▸ To do
Give back all of the records underneath exactly, with no omissions.

▸ Dataset records

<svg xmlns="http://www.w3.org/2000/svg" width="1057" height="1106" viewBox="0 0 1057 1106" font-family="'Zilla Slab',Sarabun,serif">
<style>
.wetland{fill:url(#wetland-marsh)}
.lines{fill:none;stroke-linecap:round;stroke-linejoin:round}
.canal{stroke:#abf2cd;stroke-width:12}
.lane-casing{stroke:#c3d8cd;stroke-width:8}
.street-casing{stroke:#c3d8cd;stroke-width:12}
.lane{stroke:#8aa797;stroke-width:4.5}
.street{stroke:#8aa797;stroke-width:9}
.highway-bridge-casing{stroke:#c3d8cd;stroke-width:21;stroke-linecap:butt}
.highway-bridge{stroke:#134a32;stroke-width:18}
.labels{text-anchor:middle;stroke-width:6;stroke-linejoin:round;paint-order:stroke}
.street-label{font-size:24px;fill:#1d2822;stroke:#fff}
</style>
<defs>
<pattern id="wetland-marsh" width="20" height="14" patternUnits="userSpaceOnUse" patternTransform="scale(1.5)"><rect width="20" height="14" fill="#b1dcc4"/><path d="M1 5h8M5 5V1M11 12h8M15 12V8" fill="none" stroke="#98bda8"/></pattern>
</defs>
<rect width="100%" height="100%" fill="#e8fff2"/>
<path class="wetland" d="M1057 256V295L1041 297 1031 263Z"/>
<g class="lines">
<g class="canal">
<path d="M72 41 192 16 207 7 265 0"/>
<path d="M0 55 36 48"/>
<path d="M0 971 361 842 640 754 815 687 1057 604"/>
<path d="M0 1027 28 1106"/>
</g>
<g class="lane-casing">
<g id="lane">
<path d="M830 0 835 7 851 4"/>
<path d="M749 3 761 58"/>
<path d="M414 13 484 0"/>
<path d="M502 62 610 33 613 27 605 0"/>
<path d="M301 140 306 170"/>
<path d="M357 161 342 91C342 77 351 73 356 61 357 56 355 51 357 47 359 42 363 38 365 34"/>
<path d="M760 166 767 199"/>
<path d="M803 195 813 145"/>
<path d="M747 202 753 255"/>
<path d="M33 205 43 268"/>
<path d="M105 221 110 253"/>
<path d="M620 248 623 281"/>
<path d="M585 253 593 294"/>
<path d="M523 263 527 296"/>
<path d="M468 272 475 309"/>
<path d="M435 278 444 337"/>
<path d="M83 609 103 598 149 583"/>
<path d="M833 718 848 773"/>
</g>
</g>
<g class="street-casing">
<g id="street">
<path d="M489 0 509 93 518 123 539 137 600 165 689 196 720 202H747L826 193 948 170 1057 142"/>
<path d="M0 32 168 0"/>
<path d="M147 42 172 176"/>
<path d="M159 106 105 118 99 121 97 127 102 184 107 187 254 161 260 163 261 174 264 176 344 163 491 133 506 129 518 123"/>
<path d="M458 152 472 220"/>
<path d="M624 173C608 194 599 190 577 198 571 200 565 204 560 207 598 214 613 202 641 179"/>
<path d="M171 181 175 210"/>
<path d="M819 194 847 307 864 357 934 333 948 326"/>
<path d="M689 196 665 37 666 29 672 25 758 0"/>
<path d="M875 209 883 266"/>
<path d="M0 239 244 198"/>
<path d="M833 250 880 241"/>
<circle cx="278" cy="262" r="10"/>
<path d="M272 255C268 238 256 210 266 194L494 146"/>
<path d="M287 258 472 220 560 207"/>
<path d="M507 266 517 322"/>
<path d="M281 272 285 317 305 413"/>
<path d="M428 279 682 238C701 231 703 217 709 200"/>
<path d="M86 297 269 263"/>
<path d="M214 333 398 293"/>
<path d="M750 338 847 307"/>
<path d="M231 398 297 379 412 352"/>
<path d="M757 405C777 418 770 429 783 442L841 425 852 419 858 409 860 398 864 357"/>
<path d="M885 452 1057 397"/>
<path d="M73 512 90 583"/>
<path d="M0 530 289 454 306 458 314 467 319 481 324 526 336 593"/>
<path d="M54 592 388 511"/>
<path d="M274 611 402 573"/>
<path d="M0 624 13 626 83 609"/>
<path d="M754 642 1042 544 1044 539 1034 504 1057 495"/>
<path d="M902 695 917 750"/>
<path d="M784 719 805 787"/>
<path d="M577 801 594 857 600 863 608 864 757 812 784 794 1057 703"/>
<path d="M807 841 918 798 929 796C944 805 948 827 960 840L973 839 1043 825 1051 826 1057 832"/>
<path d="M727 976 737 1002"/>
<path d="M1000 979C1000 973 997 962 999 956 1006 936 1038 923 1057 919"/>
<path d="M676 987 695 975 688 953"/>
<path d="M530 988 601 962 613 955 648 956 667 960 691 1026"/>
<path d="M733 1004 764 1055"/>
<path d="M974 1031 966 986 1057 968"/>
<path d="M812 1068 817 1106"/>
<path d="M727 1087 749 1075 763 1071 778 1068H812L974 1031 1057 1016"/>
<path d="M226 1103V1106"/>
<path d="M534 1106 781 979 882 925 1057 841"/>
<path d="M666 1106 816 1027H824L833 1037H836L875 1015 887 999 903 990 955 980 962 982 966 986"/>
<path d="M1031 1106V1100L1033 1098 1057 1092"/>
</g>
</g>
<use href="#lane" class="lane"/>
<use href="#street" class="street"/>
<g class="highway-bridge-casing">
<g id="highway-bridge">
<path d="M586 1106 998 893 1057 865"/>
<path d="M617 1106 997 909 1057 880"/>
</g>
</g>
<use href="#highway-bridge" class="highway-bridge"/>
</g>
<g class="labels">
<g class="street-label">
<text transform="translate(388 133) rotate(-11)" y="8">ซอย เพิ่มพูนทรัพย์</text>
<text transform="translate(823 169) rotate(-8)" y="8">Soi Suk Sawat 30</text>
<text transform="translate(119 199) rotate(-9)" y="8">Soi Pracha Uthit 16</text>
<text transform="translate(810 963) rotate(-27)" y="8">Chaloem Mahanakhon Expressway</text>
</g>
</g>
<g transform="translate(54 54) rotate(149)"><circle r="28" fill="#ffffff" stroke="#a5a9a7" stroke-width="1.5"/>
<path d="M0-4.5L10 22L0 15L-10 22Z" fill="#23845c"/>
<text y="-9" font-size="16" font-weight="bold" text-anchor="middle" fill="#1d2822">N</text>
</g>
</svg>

▸ Response area
<svg xmlns="http://www.w3.org/2000/svg" width="1057" height="1106" viewBox="0 0 1057 1106" font-family="'Zilla Slab',Sarabun,serif">
<style>
.wetland{fill:url(#wetland-marsh)}
.lines{fill:none;stroke-linecap:round;stroke-linejoin:round}
.canal{stroke:#abf2cd;stroke-width:12}
.lane-casing{stroke:#c3d8cd;stroke-width:8}
.street-casing{stroke:#c3d8cd;stroke-width:12}
.lane{stroke:#8aa797;stroke-width:4.5}
.street{stroke:#8aa797;stroke-width:9}
.highway-bridge-casing{stroke:#c3d8cd;stroke-width:21;stroke-linecap:butt}
.highway-bridge{stroke:#134a32;stroke-width:18}
.labels{text-anchor:middle;stroke-width:6;stroke-linejoin:round;paint-order:stroke}
.street-label{font-size:24px;fill:#1d2822;stroke:#fff}
</style>
<defs>
<pattern id="wetland-marsh" width="20" height="14" patternUnits="userSpaceOnUse" patternTransform="scale(1.5)"><rect width="20" height="14" fill="#b1dcc4"/><path d="M1 5h8M5 5V1M11 12h8M15 12V8" fill="none" stroke="#98bda8"/></pattern>
</defs>
<rect width="100%" height="100%" fill="#e8fff2"/>
<path class="wetland" d="M1057 256V295L1041 297 1031 263Z"/>
<g class="lines">
<g class="canal">
<path d="M72 41 192 16 207 7 265 0"/>
<path d="M0 55 36 48"/>
<path d="M0 971 361 842 640 754 815 687 1057 604"/>
<path d="M0 1027 28 1106"/>
</g>
<g class="lane-casing">
<g id="lane">
<path d="M830 0 835 7 851 4"/>
<path d="M749 3 761 58"/>
<path d="M414 13 484 0"/>
<path d="M502 62 610 33 613 27 605 0"/>
<path d="M301 140 306 170"/>
<path d="M357 161 342 91C342 77 351 73 356 61 357 56 355 51 357 47 359 42 363 38 365 34"/>
<path d="M760 166 767 199"/>
<path d="M803 195 813 145"/>
<path d="M747 202 753 255"/>
<path d="M33 205 43 268"/>
<path d="M105 221 110 253"/>
<path d="M620 248 623 281"/>
<path d="M585 253 593 294"/>
<path d="M523 263 527 296"/>
<path d="M468 272 475 309"/>
<path d="M435 278 444 337"/>
<path d="M83 609 103 598 149 583"/>
<path d="M833 718 848 773"/>
</g>
</g>
<g class="street-casing">
<g id="street">
<path d="M489 0 509 93 518 123 539 137 600 165 689 196 720 202H747L826 193 948 170 1057 142"/>
<path d="M0 32 168 0"/>
<path d="M147 42 172 176"/>
<path d="M159 106 105 118 99 121 97 127 102 184 107 187 254 161 260 163 261 174 264 176 344 163 491 133 506 129 518 123"/>
<path d="M458 152 472 220"/>
<path d="M624 173C608 194 599 190 577 198 571 200 565 204 560 207 598 214 613 202 641 179"/>
<path d="M171 181 175 210"/>
<path d="M819 194 847 307 864 357 934 333 948 326"/>
<path d="M689 196 665 37 666 29 672 25 758 0"/>
<path d="M875 209 883 266"/>
<path d="M0 239 244 198"/>
<path d="M833 250 880 241"/>
<circle cx="278" cy="262" r="10"/>
<path d="M272 255C268 238 256 210 266 194L494 146"/>
<path d="M287 258 472 220 560 207"/>
<path d="M507 266 517 322"/>
<path d="M281 272 285 317 305 413"/>
<path d="M428 279 682 238C701 231 703 217 709 200"/>
<path d="M86 297 269 263"/>
<path d="M214 333 398 293"/>
<path d="M750 338 847 307"/>
<path d="M231 398 297 379 412 352"/>
<path d="M757 405C777 418 770 429 783 442L841 425 852 419 858 409 860 398 864 357"/>
<path d="M885 452 1057 397"/>
<path d="M73 512 90 583"/>
<path d="M0 530 289 454 306 458 314 467 319 481 324 526 336 593"/>
<path d="M54 592 388 511"/>
<path d="M274 611 402 573"/>
<path d="M0 624 13 626 83 609"/>
<path d="M754 642 1042 544 1044 539 1034 504 1057 495"/>
<path d="M902 695 917 750"/>
<path d="M784 719 805 787"/>
<path d="M577 801 594 857 600 863 608 864 757 812 784 794 1057 703"/>
<path d="M807 841 918 798 929 796C944 805 948 827 960 840L973 839 1043 825 1051 826 1057 832"/>
<path d="M727 976 737 1002"/>
<path d="M1000 979C1000 973 997 962 999 956 1006 936 1038 923 1057 919"/>
<path d="M676 987 695 975 688 953"/>
<path d="M530 988 601 962 613 955 648 956 667 960 691 1026"/>
<path d="M733 1004 764 1055"/>
<path d="M974 1031 966 986 1057 968"/>
<path d="M812 1068 817 1106"/>
<path d="M727 1087 749 1075 763 1071 778 1068H812L974 1031 1057 1016"/>
<path d="M226 1103V1106"/>
<path d="M534 1106 781 979 882 925 1057 841"/>
<path d="M666 1106 816 1027H824L833 1037H836L875 1015 887 999 903 990 955 980 962 982 966 986"/>
<path d="M1031 1106V1100L1033 1098 1057 1092"/>
</g>
</g>
<use href="#lane" class="lane"/>
<use href="#street" class="street"/>
<g class="highway-bridge-casing">
<g id="highway-bridge">
<path d="M586 1106 998 893 1057 865"/>
<path d="M617 1106 997 909 1057 880"/>
</g>
</g>
<use href="#highway-bridge" class="highway-bridge"/>
</g>
<g class="labels">
<g class="street-label">
<text transform="translate(388 133) rotate(-11)" y="8">ซอย เพิ่มพูนทรัพย์</text>
<text transform="translate(823 169) rotate(-8)" y="8">Soi Suk Sawat 30</text>
<text transform="translate(119 199) rotate(-9)" y="8">Soi Pracha Uthit 16</text>
<text transform="translate(810 963) rotate(-27)" y="8">Chaloem Mahanakhon Expressway</text>
</g>
</g>
<g transform="translate(54 54) rotate(149)"><circle r="28" fill="#ffffff" stroke="#a5a9a7" stroke-width="1.5"/>
<path d="M0-4.5L10 22L0 15L-10 22Z" fill="#23845c"/>
<text y="-9" font-size="16" font-weight="bold" text-anchor="middle" fill="#1d2822">N</text>
</g>
</svg>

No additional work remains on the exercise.